The cops arrived in time before I could hurt myself and they released me so long as I promised to go to counseling the next morning. From there it was a long journey with my therapist, group sessions, exercising, and soul searching that lead me out of my depression (for the most part). I still struggle with depression, but therapy gave me the tools to deal with it before it takes over my life. I remember my first group therapy sessions, where I could barely say a word. I spent so much of my life remaining silent about my depression and what I was feeling that I couldn’t say anything in group. After awhile though, I learned that there are many people just like me, who struggle with living and feel like their only way out is through death.
Some of the hardest things that I still struggle with after my suicide attempt are how easy it can be to prevent, and how society’s views on suicide make it difficult for people to come forward and seek treatment. People keep talking about how hard it is on suicide’s surviving family and how guilty they feel. All I can say is that they are feeling that way, because they should. Most suicidal people leave clues left and right about how they are feeling and leave hints for anyone to notice. In my case,Â I wasn’t just leaving breadcrumbs. I was flinging whole loaves of bread and people still didn’t notice or care. It was/is so aggravating because finding information about helping suicidal people is no further than a Google search away. If you care enough about someone, who seems suicidal, then you can certainly spend a few seconds doing internet searches to see what options are available to you. Society itself makes it difficult for people to come forward and seek treatment, because people with mental illnesses are stigmatized and demeaned.

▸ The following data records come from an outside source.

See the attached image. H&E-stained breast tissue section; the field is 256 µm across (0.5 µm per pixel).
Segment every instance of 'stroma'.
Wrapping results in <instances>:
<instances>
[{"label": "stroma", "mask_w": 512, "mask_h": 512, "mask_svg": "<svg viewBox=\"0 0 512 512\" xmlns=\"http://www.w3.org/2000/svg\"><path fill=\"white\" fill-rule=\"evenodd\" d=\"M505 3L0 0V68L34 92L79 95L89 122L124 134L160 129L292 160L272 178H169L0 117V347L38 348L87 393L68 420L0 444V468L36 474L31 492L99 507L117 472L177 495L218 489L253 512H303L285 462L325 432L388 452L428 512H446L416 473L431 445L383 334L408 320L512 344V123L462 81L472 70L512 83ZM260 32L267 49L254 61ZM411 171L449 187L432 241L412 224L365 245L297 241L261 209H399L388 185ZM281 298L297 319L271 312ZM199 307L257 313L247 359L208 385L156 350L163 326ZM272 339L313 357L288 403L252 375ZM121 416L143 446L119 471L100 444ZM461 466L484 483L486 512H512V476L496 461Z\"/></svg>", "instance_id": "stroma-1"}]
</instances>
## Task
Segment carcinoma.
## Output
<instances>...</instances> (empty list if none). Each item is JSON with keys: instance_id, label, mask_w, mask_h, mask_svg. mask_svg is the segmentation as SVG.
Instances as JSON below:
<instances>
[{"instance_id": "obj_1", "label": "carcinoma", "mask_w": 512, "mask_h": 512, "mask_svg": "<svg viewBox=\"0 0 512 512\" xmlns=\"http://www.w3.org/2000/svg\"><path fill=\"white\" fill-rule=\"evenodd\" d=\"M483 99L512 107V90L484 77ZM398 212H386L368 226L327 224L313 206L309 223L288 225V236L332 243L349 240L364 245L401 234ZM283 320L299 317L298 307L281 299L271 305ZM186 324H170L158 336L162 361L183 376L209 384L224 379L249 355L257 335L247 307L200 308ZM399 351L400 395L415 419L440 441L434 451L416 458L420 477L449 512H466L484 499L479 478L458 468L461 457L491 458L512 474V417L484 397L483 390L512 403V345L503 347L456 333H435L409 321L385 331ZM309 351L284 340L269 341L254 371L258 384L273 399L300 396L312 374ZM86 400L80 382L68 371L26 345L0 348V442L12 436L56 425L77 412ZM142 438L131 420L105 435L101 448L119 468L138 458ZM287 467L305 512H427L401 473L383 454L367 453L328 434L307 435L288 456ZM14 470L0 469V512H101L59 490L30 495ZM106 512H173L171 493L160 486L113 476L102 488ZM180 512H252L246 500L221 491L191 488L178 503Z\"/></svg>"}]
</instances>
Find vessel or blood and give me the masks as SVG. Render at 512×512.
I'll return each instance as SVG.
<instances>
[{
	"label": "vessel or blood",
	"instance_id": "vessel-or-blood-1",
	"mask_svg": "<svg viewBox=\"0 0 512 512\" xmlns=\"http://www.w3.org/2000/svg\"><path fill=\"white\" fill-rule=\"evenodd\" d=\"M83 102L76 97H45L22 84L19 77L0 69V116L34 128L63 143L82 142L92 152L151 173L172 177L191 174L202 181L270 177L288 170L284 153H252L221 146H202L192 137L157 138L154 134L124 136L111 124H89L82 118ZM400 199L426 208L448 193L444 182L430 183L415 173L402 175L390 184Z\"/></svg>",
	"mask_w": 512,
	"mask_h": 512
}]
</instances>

You hear the messages all the time: “Suicide is coping out,” “Only weak, pussies commit suicide,” “How supremely selfish it is to commit suicide.” The problem is that it is not your life. People do not know how other people live their lives and what private anguish they might be going through. It is ridiculous for people to pass judement on those who think about commiting suicide or have attempted it.
I lived through my suicide attempt and even though I still struggle with depression and think about it occaisionally, I know I won’t try it again. I hope that anyone reading my suicide story will be helped by it and will hopefully seek treatment for their depression, regardless of what others may say. Just know that there are others who understand your pain and suffering and will listen and help you get through it, you just have to find the right people.